• WORK INSTRUCTIONS: Show every line in the material below in which the string "weight" appears.

• EXTRACTED RECORDS:
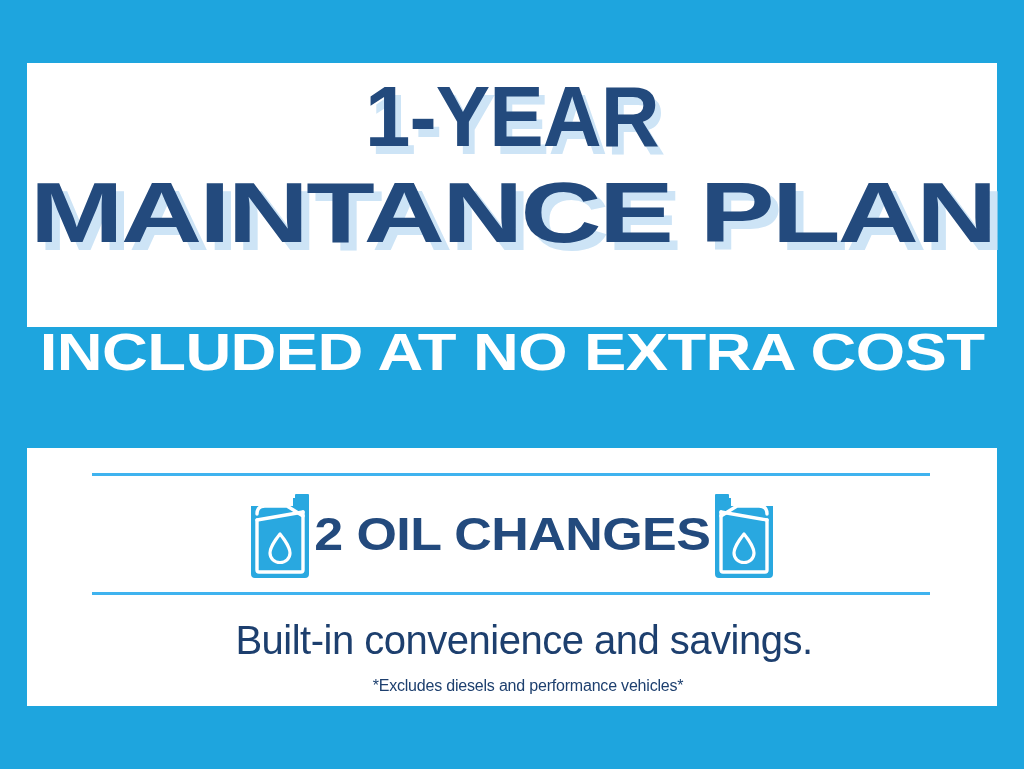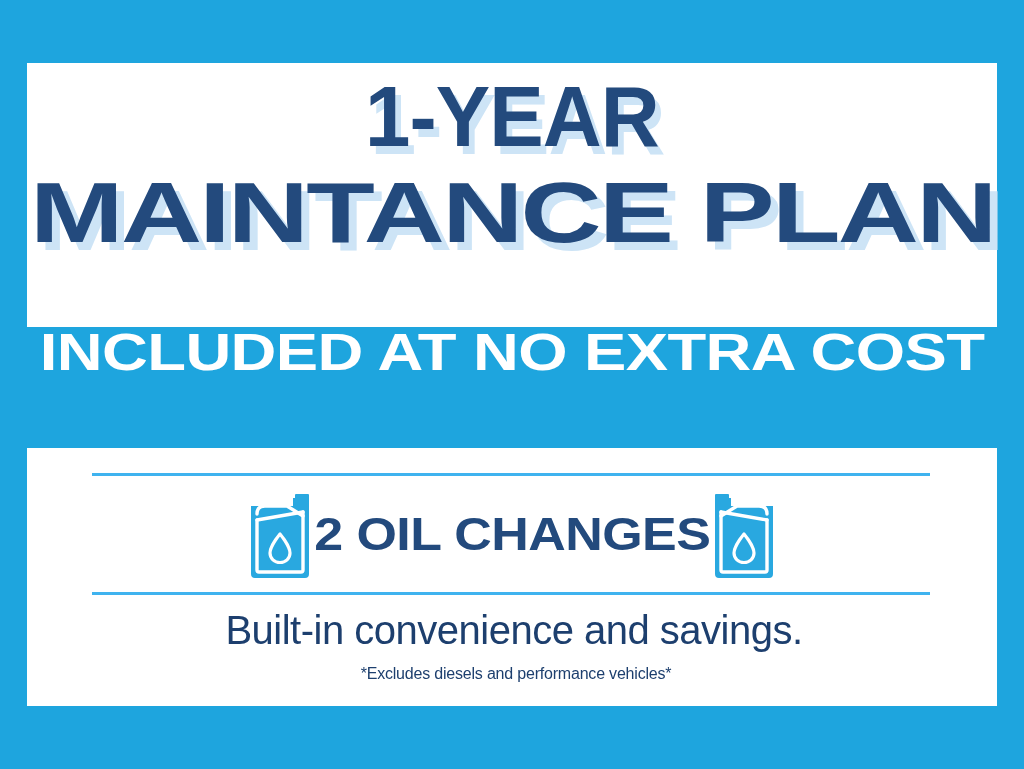--- a/index.html
+++ b/index.html
@@ -138,36 +138,36 @@
     left: 0;
     top: 158px;
     width: 970px;
     text-align: center;
     color: #1d3f6e;
     font-family: "Liberation Sans", sans-serif;
     font-weight: normal;
     font-size: 40px;
     letter-spacing: -0.5px;
     white-space: nowrap;
-    margin: 2px;
+    margin: 12px;
   }
 
   .footnote {
     position: absolute;
     left: 0;
     top: 213px;
     width: 970px;
     text-align: center;
     color: #1d3f6e;
     font-family: "Liberation Sans", sans-serif;
     font-weight: normal;
     font-size: 16px;
     letter-spacing: -0.2px;
     white-space: nowrap;
-    margin: 4px;
+    margin: 16px;
   }
 </style>
 </head>
 <body>
 
 <div id="poster">
 
   <div class="panel-top">
     <div class="headline headline-1">1-YEAR</div>
     <div class="headline headline-2">MAINTANCE PLAN</div>

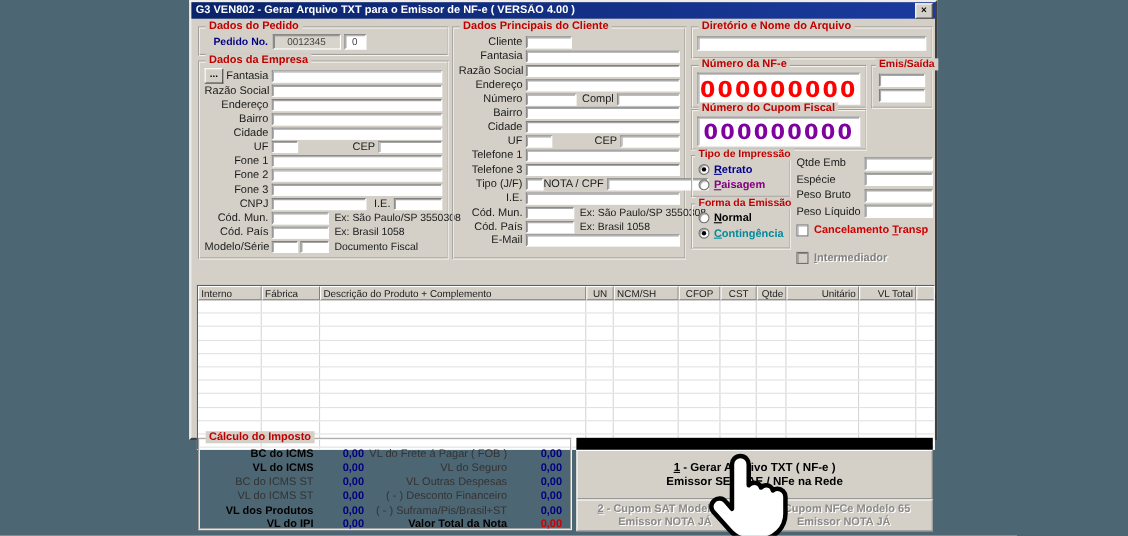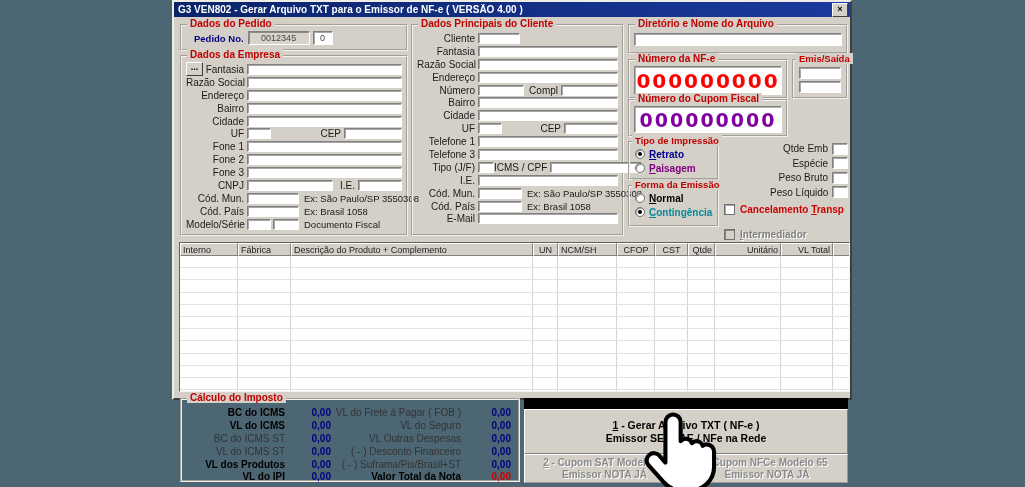--- a/index.html
+++ b/index.html
@@ -32,32 +32,32 @@
           font-family:"DejaVu Sans",sans-serif;font-weight:bold;font-size:20px;letter-spacing:2px;}
   .red{color:#ff0000;} .purple{color:#8000a0;}
   .rrow{display:flex;align-items:center;height:14px;padding-left:5px;}
   .rd{flex:none;width:10px;height:10px;border-radius:50%;background:#fff;border:1px solid #707070;
       box-shadow:inset 1px 1px 1px rgba(0,0,0,.4);position:relative;box-sizing:border-box;}
   .rd.sel::after{content:'';position:absolute;left:2px;top:2px;width:4px;height:4px;border-radius:50%;background:#000;}
   .rlbl{font-weight:bold;font-size:10px;margin-left:4px;white-space:nowrap;}
   .u{text-decoration:underline;}
   .c-retrato{color:#000090;} .c-paisagem{color:#800080;} .c-normal{color:#000;} .c-conting{color:#008b9b;}
   .mrow{display:flex;align-items:center;height:13px;margin-bottom:1.5px;}
-  .mlb{width:58px;text-align:right;font-size:10px;padding-right:4px;color:#1a1a1a;flex:none;white-space:nowrap;margin-left:46px;}
+  .mlb{width:58px;font-size:10px;padding-right:4px;color:#1a1a1a;flex:none;white-space:nowrap;}
   .mtb{width:64px;height:12px;background:#fff;border:1px solid;border-color:#808080 #fff #fff #808080;
        box-shadow:inset 1px 1px 0 rgba(0,0,0,.35);box-sizing:border-box;}
   .cbrow{position:absolute;display:flex;align-items:center;}
   .cb{width:11px;height:11px;background:#fff;border:1px solid #707070;
       box-shadow:inset 1px 1px 0 rgba(0,0,0,.35);box-sizing:border-box;flex:none;}
   .cb.dis{background:#d4d0c8;}
   .cbl{margin-left:5px;font-size:10px;font-weight:bold;white-space:nowrap;}
   .cbl.redlbl{color:#d00000;}
   .cbl.dis{color:#808080;text-shadow:1px 1px 0 #fff;}
   .note{position:absolute;font-size:8.5px;font-weight:bold;color:#000;white-space:nowrap;margin-top:48px;}
-  .grid{position:absolute;left:5px;top:240px;width:671px;height:150px;background:#fff;
+  .grid{position:absolute;left:5px;top:257px;width:671px;height:150px;background:#fff;
         border:1px solid;border-color:#606060 #f2f2f2 #f2f2f2 #606060;box-sizing:border-box;overflow:hidden;}
   .ghead{display:flex;height:13px;background:#d4d0c8;}
   .gh{box-sizing:border-box;border-right:1px solid #808080;border-bottom:1px solid #808080;
       border-top:1px solid #fff;border-left:1px solid #fff;font-size:9px;color:#222;
       padding:0 2px;white-space:nowrap;overflow:hidden;display:flex;align-items:center;}
   .grow{display:flex;height:11.2px;border-bottom:1px solid #e2e2e2;}
   .gc{box-sizing:border-box;border-right:1px solid #d6d6d6;height:100%;}
   .tr{justify-content:flex-end;} .tc{justify-content:center;}
   .c0{width:58px;} .c1{width:53px;} .c2{width:242px;} .c3{width:25px;} .c4{width:59px;}
   .c5{width:38px;} .c6{width:33px;} .c7{width:27px;} .c8{width:66px;} .c9{width:52px;} .cf{flex:1;border-right:none;}
@@ -206,21 +206,21 @@
           <span class="lb">Telefone 1</span>
           <span class="tb"></span>
         </div>
       <div class="fr">
           <span class="lb">Telefone 3</span>
           <span class="tb"></span>
         </div>
       <div class="fr">
         <span class="lb">Tipo (J/F)</span>
         <span class="tb tbf" style="width:16px;"></span>
-        <span class="lb" style="flex:1;">ICMS / CPF</span>
+        <span class="lb" style="flex:1;">NOTA / CPF</span>
         <span class="tb tbf" style="width:92px;"></span>
       </div>
       <div class="fr">
           <span class="lb">I.E.</span>
           <span class="tb"></span>
         </div>
       <div class="fr">
         <span class="lb">Cód. Mun.</span>
         <span class="tb tbf" style="width:44px;"></span>
         <span class="hint">Ex: São Paulo/SP 3550308</span>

• WRITTEN REPLY:
     font-weight: normal;
     font-weight: normal;
           font-family:"DejaVu Sans",sans-serif;font-weight:bold;font-size:20px;letter-spacing:2px;}
   .rlbl{font-weight:bold;font-size:10px;margin-left:4px;white-space:nowrap;}
   .cbl{margin-left:5px;font-size:10px;font-weight:bold;white-space:nowrap;}
   .note{position:absolute;font-size:8.5px;font-weight:bold;color:#000;white-space:nowrap;margin-top:48px;}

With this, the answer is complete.